Jeunesses françaises

Jeunesses françaises,
bac + 5 made in banlieue
,
Fabien Truong, La Découverte, 2015.

Lecture proposée par Catherine Robert.

« Bricolage », « badge de légitimité » et « cheval à bascule » : les jeunes gens dont Fabien Truong a observé le passage du lycée à la vie adulte inventent des manières d’avancer pour lesquelles le sociologue mobilise des concepts nouveaux. Dans Jeunesses françaises, bac + 5 made in banlieue, le chercheur a suivi, des émeutes de 2005 au « Check Point Charlie » de janvier 2015, une vingtaine de ses anciens élèves, analysant au plus près les comportements et les représentations de ceux que la société française stigmatise en les nommant « jeunes de banlieue ». L’essentialisation est réductrice et castratrice : force d’assignation, elle prive la société française d’une puissance d’agir et d’une leçon d’adaptabilité qu’elle ferait mieux de ne pas mépriser.

A force de regarder ces jeunes gens comme des sauvageons habitant une terra incognita, on en vient à oublier qu’ils sont également capables de se faire ethnologues, jetant un regard souvent ironique sur ceux que leurs œillères empêchent de les considérer. « Pour une politique de la considération » : tel est le titre de la conclusion de l’essai de Fabien Truong. Il invite à « éduquer à partir de la temporalité des ajustements et de l’explicitation des conditions sociales de la transmission du savoir ». Il s’agit de considérer les individus comme des êtres en progrès.
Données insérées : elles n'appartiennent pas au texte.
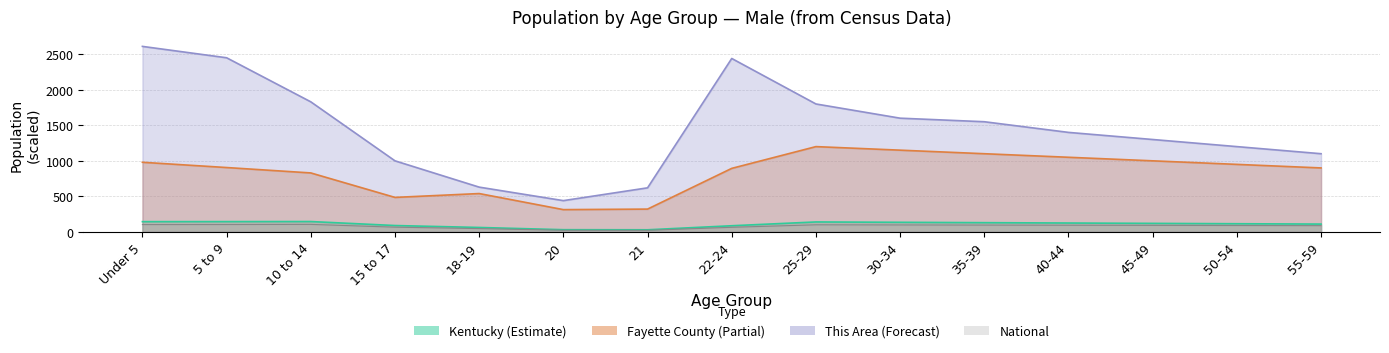

Which has a higher value, 30-34 or 20?

30-34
Ces jeunes gens empruntent des éléments divers et parfois disparates pour fonder une identité mouvante, comme l’est celle de tout être humain. On peut étudier à La Catho, intégrer une école de commerce marseillaise, porter les vêtements de la distinction, et retourner en banlieue dans le refuge des copains d’enfance et le giron parental sans devenir « des schizophrènes ou des renégats sociaux ».
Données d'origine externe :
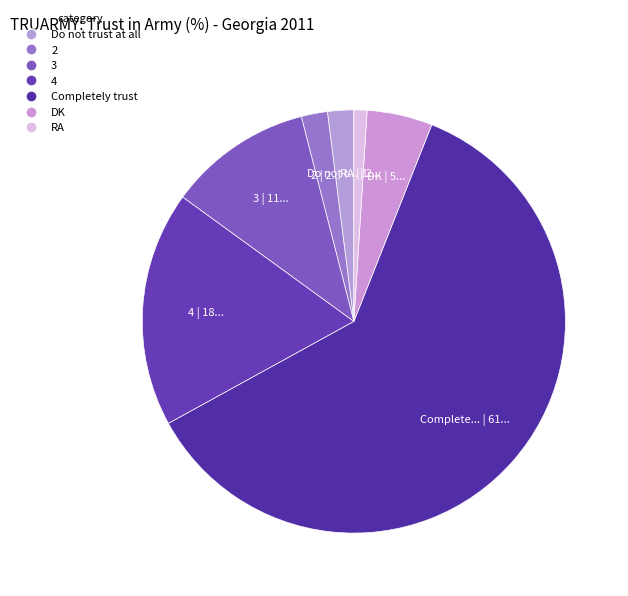

Count the number of slices in the pie.

7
L’intérêt de l’enquête menée par Fabien Truong est qu’elle considère les individus dans la durée, et pas seulement dans l’instantané. C’est ce qu’on pourrait reprocher au récent Profs en territoires perdus de la République[1]Documentaire de Georges Benayoun qui ne met pas en perspective la réalité observée par le moyen d’un comparatisme informé.
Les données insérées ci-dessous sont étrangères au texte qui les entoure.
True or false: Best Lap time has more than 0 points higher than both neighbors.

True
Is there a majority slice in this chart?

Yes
On voit Lakhdar, Samia, Sherazade, Fanta, Claire, Aysha, Sébastien, Roy, Idriss et les autres maîtriser peu à peu l’art du « cheval à bascule », qui permet de tenir en équilibre entre plusieurs milieux, plusieurs états, et même plusieurs pays. On les suit pas à pas dans l’apprentissage de « l’ascèse » que requièrent les études supérieures et pour laquelle la pratique de l’islam est plus un soutien organisationnel qu’un repli frileux. On les voit composer entre la fréquentation des soirées et le refus de l’alcool comme ciment du lien social, et surtout constituer autour d’eux des « collectifs d’alliés » qui leur permettent de résister aux assauts humiliants des possesseurs du capital symbolique. Avec Jeunesses françaises, bac + 5 made in banlieue, poncifs et a priori s’effritent : Fabien Truong, avec finesse, humour, acuité et un art du suspense assez rare dans les ouvrages théoriques, offre à la société française le tableau d’une jeunesse que la caricature, la mauvaise foi et l’aboulie politiques déconsidèrent à tort.